Spiked (also written as sp!ked) is a British Internet magazine focusing on politics, culture and society. The magazine was founded in 2001 with the same editor and many of the same contributors as Living Marxism, which had closed in 2000 after losing a case for libel brought by ITN.[2][3] It is funded in part by donations from the Charles Koch Foundation.[4][5][6]

There is general agreement that Spiked is libertarian, with the majority of specialist academic sources identifying it as right-libertarian, and some non-specialist sources identifying it as left-libertarian.[7][8][9][10][11][12] Activists associated with Spiked, sometimes described as part of "the Spiked network", took part in the Brexit Party as candidates or publicists,[13][14] while disagreeing with Nigel Farage on many domestic issues.
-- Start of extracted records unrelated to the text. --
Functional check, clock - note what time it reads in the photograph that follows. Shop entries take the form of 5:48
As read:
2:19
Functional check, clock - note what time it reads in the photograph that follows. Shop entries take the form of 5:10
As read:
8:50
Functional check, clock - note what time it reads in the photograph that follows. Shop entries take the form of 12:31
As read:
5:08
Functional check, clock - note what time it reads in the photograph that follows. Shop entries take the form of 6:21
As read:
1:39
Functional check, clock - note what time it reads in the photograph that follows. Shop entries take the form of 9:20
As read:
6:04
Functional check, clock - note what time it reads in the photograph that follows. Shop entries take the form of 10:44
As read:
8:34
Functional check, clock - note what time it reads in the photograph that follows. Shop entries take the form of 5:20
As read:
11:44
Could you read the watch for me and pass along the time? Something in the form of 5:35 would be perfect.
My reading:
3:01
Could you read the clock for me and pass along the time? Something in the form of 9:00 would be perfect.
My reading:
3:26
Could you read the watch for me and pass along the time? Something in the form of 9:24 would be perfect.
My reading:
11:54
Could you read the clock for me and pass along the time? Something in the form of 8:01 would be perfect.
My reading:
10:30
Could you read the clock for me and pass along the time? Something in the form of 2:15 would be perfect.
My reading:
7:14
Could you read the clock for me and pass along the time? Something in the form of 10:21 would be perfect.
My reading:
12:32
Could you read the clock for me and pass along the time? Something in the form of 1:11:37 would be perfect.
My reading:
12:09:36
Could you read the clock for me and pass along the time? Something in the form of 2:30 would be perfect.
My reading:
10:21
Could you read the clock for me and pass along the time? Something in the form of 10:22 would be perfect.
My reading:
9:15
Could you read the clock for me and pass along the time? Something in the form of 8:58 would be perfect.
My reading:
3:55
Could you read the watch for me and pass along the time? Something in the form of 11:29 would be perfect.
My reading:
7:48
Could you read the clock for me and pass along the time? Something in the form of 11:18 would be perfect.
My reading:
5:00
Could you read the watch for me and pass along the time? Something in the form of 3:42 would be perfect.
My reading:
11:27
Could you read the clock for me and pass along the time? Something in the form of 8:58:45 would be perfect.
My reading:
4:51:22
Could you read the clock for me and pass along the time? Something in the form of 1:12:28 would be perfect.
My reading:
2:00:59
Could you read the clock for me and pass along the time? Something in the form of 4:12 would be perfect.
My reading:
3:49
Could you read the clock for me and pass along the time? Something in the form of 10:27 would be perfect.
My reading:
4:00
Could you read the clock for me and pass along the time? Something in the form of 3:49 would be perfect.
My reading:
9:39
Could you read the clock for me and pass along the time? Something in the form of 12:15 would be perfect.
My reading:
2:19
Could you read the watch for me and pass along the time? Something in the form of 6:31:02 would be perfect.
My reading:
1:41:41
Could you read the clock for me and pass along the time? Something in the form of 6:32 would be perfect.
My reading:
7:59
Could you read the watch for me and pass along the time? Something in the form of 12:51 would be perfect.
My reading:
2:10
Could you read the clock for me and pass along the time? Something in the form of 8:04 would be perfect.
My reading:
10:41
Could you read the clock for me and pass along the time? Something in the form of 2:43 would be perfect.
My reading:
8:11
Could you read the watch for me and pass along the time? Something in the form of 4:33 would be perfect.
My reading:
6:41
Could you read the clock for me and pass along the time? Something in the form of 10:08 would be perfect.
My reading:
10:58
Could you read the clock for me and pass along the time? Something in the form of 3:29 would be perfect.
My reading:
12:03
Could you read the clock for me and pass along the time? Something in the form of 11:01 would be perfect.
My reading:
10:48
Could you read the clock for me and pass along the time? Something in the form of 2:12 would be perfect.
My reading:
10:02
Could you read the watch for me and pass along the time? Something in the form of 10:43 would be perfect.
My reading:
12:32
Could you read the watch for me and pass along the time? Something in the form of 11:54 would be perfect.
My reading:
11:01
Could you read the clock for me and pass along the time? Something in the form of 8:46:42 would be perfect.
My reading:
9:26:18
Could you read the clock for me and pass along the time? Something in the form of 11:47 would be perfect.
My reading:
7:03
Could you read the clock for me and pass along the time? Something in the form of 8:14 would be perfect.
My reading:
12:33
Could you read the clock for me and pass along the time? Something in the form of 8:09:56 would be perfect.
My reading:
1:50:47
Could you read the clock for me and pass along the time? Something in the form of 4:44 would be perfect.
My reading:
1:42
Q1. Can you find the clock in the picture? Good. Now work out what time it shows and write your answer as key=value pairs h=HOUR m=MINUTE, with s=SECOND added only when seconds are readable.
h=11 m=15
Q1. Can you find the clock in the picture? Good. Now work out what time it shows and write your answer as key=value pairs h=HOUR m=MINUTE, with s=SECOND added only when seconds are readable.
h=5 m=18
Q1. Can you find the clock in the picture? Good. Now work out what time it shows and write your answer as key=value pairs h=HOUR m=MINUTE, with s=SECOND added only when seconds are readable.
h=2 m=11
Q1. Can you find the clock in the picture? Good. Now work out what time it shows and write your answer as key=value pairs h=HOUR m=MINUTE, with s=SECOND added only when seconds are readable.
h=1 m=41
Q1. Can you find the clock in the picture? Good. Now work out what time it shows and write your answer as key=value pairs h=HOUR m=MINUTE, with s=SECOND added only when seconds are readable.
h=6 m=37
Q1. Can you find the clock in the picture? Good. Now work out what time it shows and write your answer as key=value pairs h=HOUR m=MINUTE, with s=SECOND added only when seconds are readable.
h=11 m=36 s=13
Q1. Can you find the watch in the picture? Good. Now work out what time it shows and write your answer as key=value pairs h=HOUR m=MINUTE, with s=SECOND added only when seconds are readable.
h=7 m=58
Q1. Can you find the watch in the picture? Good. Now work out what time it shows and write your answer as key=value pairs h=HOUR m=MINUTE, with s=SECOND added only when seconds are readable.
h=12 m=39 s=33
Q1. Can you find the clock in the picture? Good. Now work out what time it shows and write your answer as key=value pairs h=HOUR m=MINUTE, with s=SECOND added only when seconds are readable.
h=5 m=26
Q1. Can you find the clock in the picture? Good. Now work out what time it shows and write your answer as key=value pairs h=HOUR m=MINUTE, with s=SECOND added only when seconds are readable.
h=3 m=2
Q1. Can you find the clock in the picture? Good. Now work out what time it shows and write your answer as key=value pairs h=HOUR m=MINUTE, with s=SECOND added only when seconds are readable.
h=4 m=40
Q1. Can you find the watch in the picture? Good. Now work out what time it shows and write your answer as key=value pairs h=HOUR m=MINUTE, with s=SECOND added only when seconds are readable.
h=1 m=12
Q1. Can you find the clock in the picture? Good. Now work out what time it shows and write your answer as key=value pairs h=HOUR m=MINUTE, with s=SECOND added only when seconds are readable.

Editors and contributors[edit]

Spiked is edited by Brendan O'Neill,[15] who self identifies as a Libertarian Marxist,[16][17] following Mick Hume's departure in January 2007.[citation needed]

The magazine also produces a number of podcasts, with contributors including Christopher Snowdon.[citation needed]

Origin[edit]

The magazine was founded in 2000 after the bankruptcy of its predecessor, the Revolutionary Communist Party's Living Marxism (LM).[18][2][19]

LM closed after losing a libel case brought against it by the broadcasting corporation ITN.[20][3] The case centered around ITN coverage of Fikret Alić and other Bosnian Muslims standing behind a barbed-wire fence at the Trnopolje camp during the Bosnian war. LM claimed to oppose Western intervention on traditional anti-imperialist grounds, and published an article titled "The Picture that Fooled the World"[21] which claimed that ITN's coverage was deceptive, the barbed-wire did not enclose the camp and the Muslims were in fact "refugees, many of whom went there seeking safety and could leave again if they wished." During the court case, evidence given by the camp doctor led LM to abandon its defence. ITN was awarded damages and costs, estimated to be around £1 million.[18][22][23]

Content[edit]

Articles in the magazine have opposed censorship,[24] and its writers have called for a repeal of libel,[25] hate speech,[26] and incitement laws.[27][28] Spiked regularly critiques risk society, political correctness, and environmentalism.[13] As regards the latter, a particular Spiked target has been what they see as "exaggerated" and "hysterical" interpretations of the scientific consensus on global warming, and what they argue are double standards advocated by more advanced Western nations for self-serving reasons.[29]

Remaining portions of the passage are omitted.